Configuration Approach (PP across nodes, TP within nodes):

system.pipeline_model_parallel_size: 2 (One pipeline stage per node)
system.tensor_model_parallel_size: 8 (All 8 GPUs on each node used for tensor parallelism within their pipeline stage)
system.expert_model_parallel_size: If using MoE, this could be 8 as well, aligned with TP.
Data Parallelism Size: 16 / (2 * 8) = 1. In this setup, there's only one data parallel replica of the entire pipelined model. To increase data parallelism, you'd need to reduce TP or PP, or add more nodes/GPUs.
Alternative with DP: If you wanted DP=2:
- system.pipeline_model_parallel_size: 2
- system.tensor_model_parallel_size: 4
- Data Parallelism Size: 16 / (2 * 4) = 2. Now you have two data parallel replicas, each spanning 2 nodes with 4-way TP per stage.
model.micro_batch_size: Adjust to fit GPU memory. If 1, GAS = 1024 / (1 * DP_Size).

Launching a Multi-Node Training Job

After modifying the configuration file according to the above instructions, start directly using the script.
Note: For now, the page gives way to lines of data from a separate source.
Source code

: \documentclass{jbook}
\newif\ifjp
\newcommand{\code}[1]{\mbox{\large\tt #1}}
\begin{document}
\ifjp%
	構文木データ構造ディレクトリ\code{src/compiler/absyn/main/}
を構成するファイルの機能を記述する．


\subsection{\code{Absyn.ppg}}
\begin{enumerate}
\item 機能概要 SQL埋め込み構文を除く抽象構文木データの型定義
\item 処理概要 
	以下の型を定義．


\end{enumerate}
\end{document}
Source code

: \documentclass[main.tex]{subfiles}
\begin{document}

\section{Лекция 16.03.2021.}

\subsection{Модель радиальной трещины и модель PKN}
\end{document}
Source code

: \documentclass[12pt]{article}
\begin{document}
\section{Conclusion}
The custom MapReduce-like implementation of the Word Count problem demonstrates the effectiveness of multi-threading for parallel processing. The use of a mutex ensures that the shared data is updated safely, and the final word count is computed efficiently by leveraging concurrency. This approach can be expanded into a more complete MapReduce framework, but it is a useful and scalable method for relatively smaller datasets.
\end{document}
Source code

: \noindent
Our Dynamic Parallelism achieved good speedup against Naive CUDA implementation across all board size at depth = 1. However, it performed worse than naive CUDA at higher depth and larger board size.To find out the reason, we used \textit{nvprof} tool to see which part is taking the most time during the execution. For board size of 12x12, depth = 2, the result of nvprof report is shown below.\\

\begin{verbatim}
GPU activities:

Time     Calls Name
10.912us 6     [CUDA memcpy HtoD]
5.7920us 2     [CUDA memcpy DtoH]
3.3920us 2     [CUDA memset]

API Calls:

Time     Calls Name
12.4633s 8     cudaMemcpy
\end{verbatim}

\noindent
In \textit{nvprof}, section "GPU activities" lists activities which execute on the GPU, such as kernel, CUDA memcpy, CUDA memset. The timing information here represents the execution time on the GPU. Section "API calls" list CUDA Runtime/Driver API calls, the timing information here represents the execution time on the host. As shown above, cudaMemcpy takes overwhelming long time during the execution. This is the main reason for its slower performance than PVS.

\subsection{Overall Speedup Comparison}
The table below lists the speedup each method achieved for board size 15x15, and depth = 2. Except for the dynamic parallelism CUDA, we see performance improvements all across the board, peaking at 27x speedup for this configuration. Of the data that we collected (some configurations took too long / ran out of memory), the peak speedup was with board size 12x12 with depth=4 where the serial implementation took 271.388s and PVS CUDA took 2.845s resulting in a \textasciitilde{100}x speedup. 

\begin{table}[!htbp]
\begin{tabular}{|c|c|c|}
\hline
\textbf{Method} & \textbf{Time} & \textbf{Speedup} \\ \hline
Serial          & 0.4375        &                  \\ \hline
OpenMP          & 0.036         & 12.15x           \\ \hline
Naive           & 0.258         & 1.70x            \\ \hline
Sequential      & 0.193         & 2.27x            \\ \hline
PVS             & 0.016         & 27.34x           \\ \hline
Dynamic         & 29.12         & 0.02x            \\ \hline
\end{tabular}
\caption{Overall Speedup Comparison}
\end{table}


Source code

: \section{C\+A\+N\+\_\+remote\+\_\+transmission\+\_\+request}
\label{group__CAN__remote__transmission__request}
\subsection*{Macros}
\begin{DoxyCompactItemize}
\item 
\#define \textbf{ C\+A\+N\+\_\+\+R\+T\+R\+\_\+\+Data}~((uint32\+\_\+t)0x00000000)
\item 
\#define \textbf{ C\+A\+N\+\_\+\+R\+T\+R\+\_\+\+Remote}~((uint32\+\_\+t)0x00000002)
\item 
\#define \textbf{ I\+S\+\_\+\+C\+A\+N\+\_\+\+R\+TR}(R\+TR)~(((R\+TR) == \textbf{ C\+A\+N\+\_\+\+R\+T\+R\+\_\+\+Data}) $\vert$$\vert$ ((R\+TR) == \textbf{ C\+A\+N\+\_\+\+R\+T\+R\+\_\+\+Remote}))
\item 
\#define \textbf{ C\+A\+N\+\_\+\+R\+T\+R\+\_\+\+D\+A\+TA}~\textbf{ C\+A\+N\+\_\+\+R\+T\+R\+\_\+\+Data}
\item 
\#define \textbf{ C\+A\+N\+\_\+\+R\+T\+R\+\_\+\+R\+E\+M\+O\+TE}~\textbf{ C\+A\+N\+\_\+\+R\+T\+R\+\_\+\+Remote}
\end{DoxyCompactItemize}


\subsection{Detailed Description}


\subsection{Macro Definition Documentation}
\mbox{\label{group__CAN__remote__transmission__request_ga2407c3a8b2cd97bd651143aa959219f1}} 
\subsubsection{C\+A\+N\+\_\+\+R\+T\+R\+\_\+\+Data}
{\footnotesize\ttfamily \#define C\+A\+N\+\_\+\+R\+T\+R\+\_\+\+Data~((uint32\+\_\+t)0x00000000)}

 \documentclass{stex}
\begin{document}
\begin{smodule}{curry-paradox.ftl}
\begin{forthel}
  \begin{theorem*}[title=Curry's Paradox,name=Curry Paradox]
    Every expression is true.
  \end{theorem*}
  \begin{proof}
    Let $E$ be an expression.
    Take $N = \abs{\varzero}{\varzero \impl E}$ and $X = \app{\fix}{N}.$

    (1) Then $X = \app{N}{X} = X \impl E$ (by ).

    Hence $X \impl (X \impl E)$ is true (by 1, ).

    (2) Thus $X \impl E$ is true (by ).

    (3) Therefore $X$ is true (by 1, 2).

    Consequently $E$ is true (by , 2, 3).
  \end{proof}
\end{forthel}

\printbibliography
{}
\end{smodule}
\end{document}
bash openseek/algorithm/run_exp.sh start <config-path>

Important Considerations

Network Bandwidth: Inter-node communication is slower than intra-node (NVLink). Pipeline parallelism is often preferred for inter-node communication as it can be more latency-tolerant than trying to do fine-grained tensor parallelism across nodes.
Experimentation: Finding the optimal TP, PP, and DP configuration for your specific model, hardware, and network requires experimentation. Profile your runs to identify bottlenecks.